結果振るわずも個人技が光る

ラグビー男子

 7人制日本一を決める大会、ジャパンセブンズ2014が行われた。迎える初戦は、宿敵・帝京大が相手に。しかし力は1歩及ばず、コンソレーショントーナメントへと駒を進める。そのホンダ戦では4トライを奪い勝ち進むも、続く東芝戦では力の差を見せられ敗北。今大会、コンソレーショントーナメント2回戦敗退という結果で幕を閉じた。

 持ち味のフィジカルの強さを武器に自陣に攻め込み、立ち上がりから勢いが止まることのない帝京大。一方、早大は必死に食らいつくも、タックルを外され抜かれる場面が目立つ。序盤から立て続けにノーホイッスルトライを許すなど、相手の勢いにのまれる時間が続く中、ようやくチャンスが来たのは6分だった。FB門田成朗(法3=埼玉・早大本庄)が華麗に相手を抜き去りでボールを奪うと、そのまま約60メートルにも及ぶ独走トライ。早大にとって初めての攻撃での得点となった。ボールをキープできると勢いあるプレーを連発するものの、守備では相手に抜かれる場面が目立つ早大。後半にはさらに2トライを加えたが、帝京大の実力には及ばず失点を重ね、19-33という結果に終わった。

ゲームキャプテンを務めた荻野

 初戦の結果、コンソレーションへと進むこととなった早大。初戦はホンダが相手となった。前半には大外を走られ先制される。しかしその直後、自陣ゴール手前のラインアウトからWTB本田宗詩(スポ2=福岡)が裏にキックすると、反応した鈴木亮(教3=神奈川・桐蔭学園)が持ち込み決め同点に。後半に入るとさらに追加点を挙げるも、ホンダに追い上げを見せられる。残り3分には、WTB荻野岳志(先理4=神奈川・柏陽)がディフェンスラインを勢いよく突破すると、さらにこの日好調の門田が敵を寄せ付けずそのまま独走。社会人相手に24-19で勝利を収め、2回戦進出を決めた。続く東芝との一戦。開始直後ペナルティーからクイックスタートされ、いきなりゴールへと運ばれる。その後も体の大きく強い選手相手に対し、必死にタックルし止めに入ろうとするも、次々と交わされ失点を重ねる展開に。ターンオーバーからトライを奪うなど反撃を見せるも、結果的には12-31と大差での負けとなった。

● 課題 1:
ジャパンセブンズ2014の記事について、次の問いに答えよ。
(a) 早大の初戦の相手はどこか。
(b) ホンダ戦のスコアはいくつか。
(c) 東芝戦のスコアはいくつか。
● 課題 2: ジャパンセブンズ2014の記事で、早大がコンソレーショントーナメントに進んだ理由を、記事に書かれている内容に沿って一、二文で説明せよ。
● 課題 3: ジャパンセブンズ2014の記事を、最後の文のあとから書き続けよ。

計器の読み取りデータ:
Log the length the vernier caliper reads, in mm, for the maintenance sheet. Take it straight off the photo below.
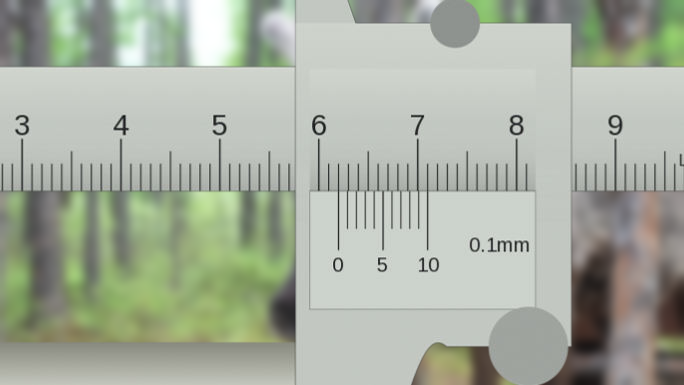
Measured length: 62.0 mm
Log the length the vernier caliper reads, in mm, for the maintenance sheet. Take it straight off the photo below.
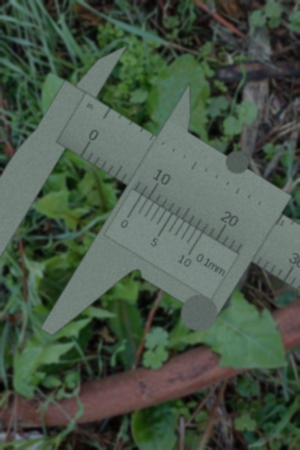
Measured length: 9.0 mm
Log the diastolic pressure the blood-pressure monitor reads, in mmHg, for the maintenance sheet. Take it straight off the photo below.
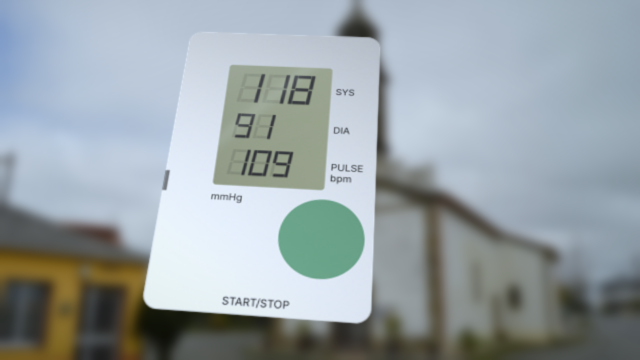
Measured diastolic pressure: 91 mmHg
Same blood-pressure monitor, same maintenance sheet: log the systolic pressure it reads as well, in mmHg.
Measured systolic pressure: 118 mmHg
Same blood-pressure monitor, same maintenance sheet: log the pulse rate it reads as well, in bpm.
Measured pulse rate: 109 bpm
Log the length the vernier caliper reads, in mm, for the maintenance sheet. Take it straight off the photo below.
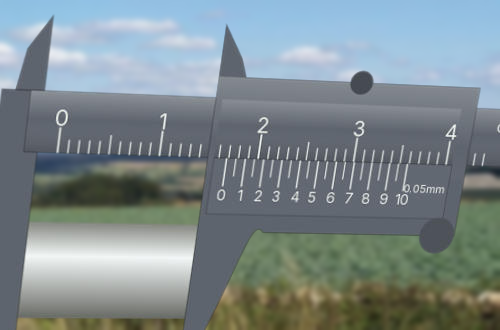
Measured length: 16.8 mm
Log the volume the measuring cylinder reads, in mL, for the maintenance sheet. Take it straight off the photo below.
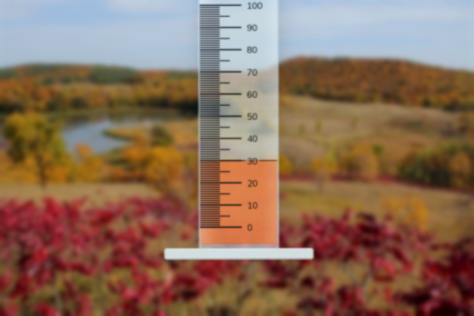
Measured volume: 30 mL
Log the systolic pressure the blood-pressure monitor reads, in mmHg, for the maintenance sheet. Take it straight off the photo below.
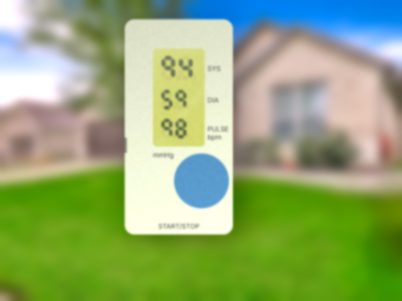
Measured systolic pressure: 94 mmHg
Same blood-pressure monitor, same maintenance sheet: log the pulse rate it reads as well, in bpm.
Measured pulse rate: 98 bpm
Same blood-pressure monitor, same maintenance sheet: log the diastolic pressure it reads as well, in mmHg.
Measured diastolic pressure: 59 mmHg
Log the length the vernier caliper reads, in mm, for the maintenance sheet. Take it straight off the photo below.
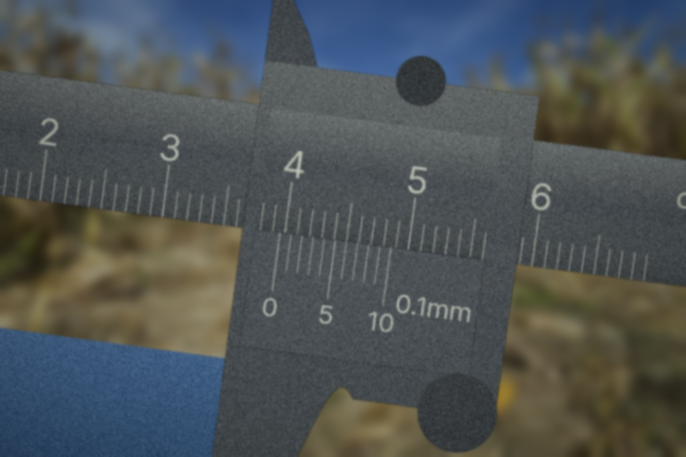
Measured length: 39.6 mm
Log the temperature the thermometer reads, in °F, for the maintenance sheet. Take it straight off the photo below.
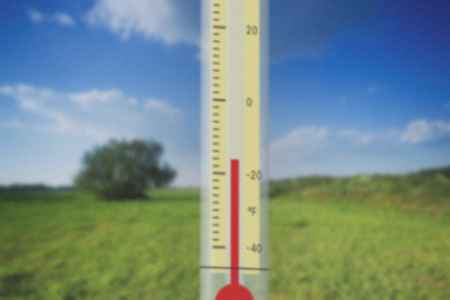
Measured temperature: -16 °F
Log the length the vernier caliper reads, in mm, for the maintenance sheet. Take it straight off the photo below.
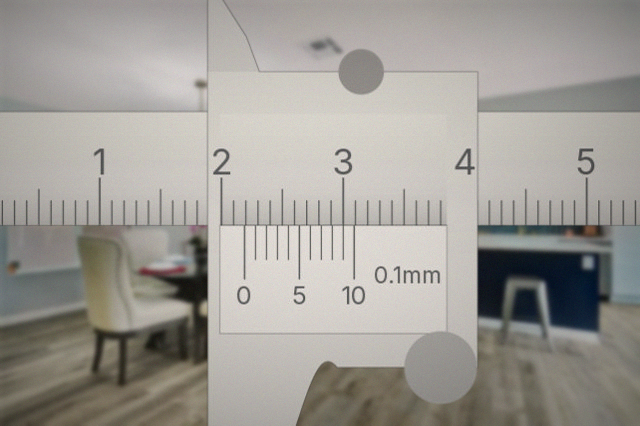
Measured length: 21.9 mm
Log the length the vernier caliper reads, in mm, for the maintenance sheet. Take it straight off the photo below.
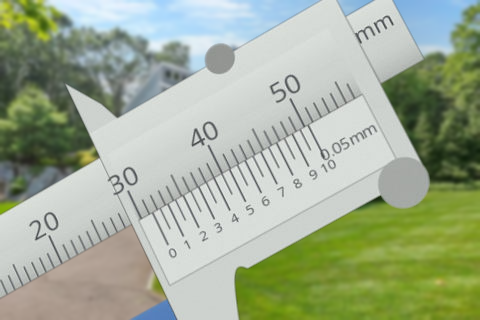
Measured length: 31.4 mm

● 解答 1:
(a) 帝京大である。
(b) 24-19で早大が勝った。
(c) 12-31で早大が負けた。

● 解答 2: 初戦で宿敵の帝京大に力が一歩及ばず、19-33で敗れたからだ。その結果、早大はコンソレーショントーナメントへ進み、ホンダと対戦することになった。

● 解答 3:
キレのあるステップで会場を盛り上げた門田

 結果はコンソレーションカップ2回戦敗退に終わったが、今大会を通して各々の改善点を見つけられる良い機会となった。15人制も、残すところあと2試合となった春シーズン。王者帝京大との対戦も控えている早大は、課題を修正し万全の準備で次戦の慶大戦へと臨む。

(記事 栗田麻里奈、写真 目黒広菜)

コメント

WTB荻野岳志ゲームキャプテン(先理4=神奈川・柏陽)

──どういったことを意識して試合に臨まれましたか

初戦が帝京大、そして他のチームがトップリーグのチームだったので、どんどん1対1で勝負していこうとチームで決めて臨みました。

──帝京大戦は負けてしまいましたが、振り返ってみていかがでしたか

キックオフが取れなくて、前半ポンポンポンとトライを取られてしまったのが悔やまれますね。

──社会人チームのホンダには勝ちましたね

アタックやっている時はすごく良かったので、アタックの部分では自信になったのかなと思います。

──東芝戦は相手の外国人選手に苦戦を強いられていた印象でした

そうですね。やっぱり体が強い相手に行かれてしまったので、もっと人数をかけてやらなきゃいけないなと反省しています。

──3試合通して、通用すると思ったところはありますか

試合に出ていた門田(成朗、法3=埼玉・早大本庄)とか鈴木亮(教3=神奈川・桐蔭学園)とか、アタックではすごく良いプレーがいくつもありました。自分はいまいち良いプレーができませんでした。課題はディフェンスなのかなと思います。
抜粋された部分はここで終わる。